Lastly, she is collaborating on a study using admixture mapping methods to identify disease loci for SLE among African Americans, and an international SLE consortium project to perform a genome wide association study among a large group of Caucasian SLE cases and controls.

Anne Davidson, MBBS
Investigator, Feinstein Institute for Medical Research
Adjunct Professor, Department of Microbiology and Immunology, Albert Einstein College of Medicine

Dr. Davidson earned her medical degree at the University of Melbourne, Australia and completed her residency and rheumatology fellowship at Monash University, Melbourne Australia and at the Albert Einstein Medical School in New York. She directed the rheumatology fellowship programs at Albert Einstein College of Medicine and then at Columbia University in New York before moving to the Autoimmunity Center of the Feinstein Institute in 2007.

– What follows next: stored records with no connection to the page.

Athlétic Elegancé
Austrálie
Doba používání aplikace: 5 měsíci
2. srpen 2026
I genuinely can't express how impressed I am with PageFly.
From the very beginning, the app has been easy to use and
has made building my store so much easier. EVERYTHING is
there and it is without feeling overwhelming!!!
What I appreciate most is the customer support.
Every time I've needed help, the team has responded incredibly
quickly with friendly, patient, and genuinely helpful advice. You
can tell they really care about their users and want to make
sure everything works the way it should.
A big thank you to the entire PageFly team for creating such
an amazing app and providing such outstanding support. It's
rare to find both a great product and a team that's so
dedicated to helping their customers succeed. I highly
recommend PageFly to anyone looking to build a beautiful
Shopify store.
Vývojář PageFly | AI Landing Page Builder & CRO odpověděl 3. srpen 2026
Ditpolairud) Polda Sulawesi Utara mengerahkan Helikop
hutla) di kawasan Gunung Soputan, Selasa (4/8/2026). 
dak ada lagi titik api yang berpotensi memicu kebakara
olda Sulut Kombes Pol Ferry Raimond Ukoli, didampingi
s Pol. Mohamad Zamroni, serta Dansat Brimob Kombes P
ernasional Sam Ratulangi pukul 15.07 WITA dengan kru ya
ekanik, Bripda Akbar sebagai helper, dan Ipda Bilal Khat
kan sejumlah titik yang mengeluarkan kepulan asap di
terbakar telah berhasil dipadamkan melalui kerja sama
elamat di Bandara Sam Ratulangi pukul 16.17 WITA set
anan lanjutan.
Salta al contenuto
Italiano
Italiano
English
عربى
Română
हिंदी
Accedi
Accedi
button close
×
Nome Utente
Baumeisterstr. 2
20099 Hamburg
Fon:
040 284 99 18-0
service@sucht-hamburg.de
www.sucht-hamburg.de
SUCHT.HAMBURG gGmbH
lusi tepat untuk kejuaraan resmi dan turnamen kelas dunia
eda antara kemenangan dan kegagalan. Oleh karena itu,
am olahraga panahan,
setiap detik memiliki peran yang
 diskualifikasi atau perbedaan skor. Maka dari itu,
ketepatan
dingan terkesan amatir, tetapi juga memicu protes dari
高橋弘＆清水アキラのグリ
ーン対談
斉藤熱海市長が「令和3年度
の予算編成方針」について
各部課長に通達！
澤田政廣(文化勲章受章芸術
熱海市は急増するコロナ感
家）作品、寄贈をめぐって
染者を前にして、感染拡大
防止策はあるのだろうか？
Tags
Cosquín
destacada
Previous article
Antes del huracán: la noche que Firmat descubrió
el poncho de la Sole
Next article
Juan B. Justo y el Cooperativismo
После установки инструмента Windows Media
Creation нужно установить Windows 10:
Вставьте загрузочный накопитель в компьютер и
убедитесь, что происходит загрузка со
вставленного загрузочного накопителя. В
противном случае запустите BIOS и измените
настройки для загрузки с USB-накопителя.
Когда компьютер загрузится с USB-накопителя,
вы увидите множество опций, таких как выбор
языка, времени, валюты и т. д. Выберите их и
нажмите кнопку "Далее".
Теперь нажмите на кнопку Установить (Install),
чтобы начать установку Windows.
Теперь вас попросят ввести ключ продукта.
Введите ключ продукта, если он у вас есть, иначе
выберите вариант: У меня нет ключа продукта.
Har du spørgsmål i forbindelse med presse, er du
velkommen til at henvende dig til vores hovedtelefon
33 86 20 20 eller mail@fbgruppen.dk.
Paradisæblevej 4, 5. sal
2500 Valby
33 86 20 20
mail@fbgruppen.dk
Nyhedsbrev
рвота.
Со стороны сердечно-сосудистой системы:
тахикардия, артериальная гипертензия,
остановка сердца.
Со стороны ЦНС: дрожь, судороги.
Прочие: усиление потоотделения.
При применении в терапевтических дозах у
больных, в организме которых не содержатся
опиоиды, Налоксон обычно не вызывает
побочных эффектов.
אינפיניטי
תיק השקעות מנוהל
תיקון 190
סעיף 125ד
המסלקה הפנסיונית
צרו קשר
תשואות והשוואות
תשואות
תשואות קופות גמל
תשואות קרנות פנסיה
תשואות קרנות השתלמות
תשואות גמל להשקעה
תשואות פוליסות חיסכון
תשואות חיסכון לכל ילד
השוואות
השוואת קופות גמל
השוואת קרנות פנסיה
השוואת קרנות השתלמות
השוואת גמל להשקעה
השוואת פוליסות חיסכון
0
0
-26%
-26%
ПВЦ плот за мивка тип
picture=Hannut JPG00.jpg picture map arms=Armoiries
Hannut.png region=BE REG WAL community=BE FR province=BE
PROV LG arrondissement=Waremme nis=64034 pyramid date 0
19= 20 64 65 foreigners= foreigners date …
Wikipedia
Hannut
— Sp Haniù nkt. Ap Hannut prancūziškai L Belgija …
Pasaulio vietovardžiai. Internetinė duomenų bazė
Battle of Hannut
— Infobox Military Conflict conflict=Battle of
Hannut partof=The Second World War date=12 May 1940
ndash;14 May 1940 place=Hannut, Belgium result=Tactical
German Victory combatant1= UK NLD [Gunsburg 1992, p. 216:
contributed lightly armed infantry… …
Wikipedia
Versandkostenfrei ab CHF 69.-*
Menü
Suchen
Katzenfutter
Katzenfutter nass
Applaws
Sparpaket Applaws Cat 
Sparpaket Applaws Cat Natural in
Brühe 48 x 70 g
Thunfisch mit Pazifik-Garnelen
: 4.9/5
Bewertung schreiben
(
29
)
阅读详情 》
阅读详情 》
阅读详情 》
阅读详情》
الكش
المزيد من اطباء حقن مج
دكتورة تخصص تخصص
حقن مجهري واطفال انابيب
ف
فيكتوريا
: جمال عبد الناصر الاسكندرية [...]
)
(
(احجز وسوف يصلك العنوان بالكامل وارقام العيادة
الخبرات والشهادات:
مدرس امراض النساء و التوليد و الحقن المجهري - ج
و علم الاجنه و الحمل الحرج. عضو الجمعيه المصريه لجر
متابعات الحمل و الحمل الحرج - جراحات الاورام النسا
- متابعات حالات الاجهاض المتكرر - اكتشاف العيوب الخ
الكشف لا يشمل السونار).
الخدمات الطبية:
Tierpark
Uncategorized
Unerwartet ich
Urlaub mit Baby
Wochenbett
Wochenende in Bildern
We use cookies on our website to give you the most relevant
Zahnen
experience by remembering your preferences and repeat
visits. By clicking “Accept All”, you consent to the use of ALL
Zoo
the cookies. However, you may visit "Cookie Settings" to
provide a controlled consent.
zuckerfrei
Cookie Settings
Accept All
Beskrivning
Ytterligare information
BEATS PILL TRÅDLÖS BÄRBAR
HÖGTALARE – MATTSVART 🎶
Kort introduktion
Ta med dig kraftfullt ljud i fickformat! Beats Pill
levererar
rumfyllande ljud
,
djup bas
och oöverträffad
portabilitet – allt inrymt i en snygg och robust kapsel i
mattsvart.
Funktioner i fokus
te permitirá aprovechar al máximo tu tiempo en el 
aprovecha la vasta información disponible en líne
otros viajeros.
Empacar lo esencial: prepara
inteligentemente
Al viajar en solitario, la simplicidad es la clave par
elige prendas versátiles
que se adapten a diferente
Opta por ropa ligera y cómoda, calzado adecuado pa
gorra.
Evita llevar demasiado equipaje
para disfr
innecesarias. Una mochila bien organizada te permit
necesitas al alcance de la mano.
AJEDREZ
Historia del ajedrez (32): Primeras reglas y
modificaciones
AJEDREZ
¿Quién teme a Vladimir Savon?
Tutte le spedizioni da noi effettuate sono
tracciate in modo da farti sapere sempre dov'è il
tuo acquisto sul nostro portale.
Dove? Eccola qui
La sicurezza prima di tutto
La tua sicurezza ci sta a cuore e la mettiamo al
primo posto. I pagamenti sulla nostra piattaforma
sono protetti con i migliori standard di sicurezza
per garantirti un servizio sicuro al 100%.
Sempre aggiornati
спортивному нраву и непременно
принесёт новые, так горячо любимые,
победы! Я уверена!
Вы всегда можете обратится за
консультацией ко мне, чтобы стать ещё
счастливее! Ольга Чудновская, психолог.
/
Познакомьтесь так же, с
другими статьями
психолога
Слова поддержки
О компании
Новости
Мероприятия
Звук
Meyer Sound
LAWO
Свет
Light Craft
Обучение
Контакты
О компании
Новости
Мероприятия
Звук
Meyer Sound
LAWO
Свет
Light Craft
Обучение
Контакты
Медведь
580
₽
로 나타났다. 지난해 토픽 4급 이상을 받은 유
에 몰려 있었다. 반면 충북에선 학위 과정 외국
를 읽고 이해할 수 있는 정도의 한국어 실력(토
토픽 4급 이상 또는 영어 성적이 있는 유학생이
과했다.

Dr. Davidson has a longstanding interest in the pathogenesis of lupus. The goals of her laboratory are to understand how autoantibody producing B cells are regulated and to use newly-discovered pathways of B and T lymphocyte activation to design and test novel therapies for SLE. Recent work focuses on lupus nephritis and the role of immune cell activation in kidney damage. Translational studies are being performed in the setting of clinical trials to determine the efficacy and mechanism of action of new biologic agents that target immune activation in humans. Dr. Davidson is currently serving on the Medical and Scientific Committees of the New York Chapter of the Arthritis Foundation, the S.L.E. Lupus Foundation, and the Scientific Advisory Board of the American College of Rheumatology Research and Education Foundation. Additionally, she holds positions on numerous grant review committees.

Ellen Ginzler, MD
Professor of Medicine, Chief of Rheumatology
State University of New York Downstate Medical Center

Dr. Ginzler earned her medical degree from Case Western Reserve University School of Medicine in Cleveland, Ohio, and earned her masters in public health from the Yale University School of Epidemiology and Public Health in New Haven, Connecticut. Dr. Ginzler completed her internship and residency at King’s County Hospital and Bellevue Hospital in New York. She completed her fellowship training in rheumatology at the State University of New York (SUNY) Downstate Medical Center and in epidemiology at Yale. Dr Ginzler is a Professor of Medicine at SUNY where she has served as Chief of Rheumatology since 1991.

Dr. Ginzler is a Fellow of the American College of Physicians. She serves on the Board of Governors of the New York Chapter of the Arthritis Foundation and was a member of the Board of Directors of the American College of Rheumatology’s Research and Education Foundation, among many other professional and institutional responsibilities. An active educator, researcher and author, Dr. Ginzler has published more than 80 scientific articles and book chapters in the field of systemic lupus erythematosus. Her particular area of clinical and academic focus is lupus and lupus nephritis, specifically its clinical course, treatment and epidemiology – with particular regard to outcomes and sociodemographic influences. She is an investigator for many clinical trials of new therapies for SLE, and is the director of Downstate’s clinical research site as part of the Lupus Clinical Trials Consortium.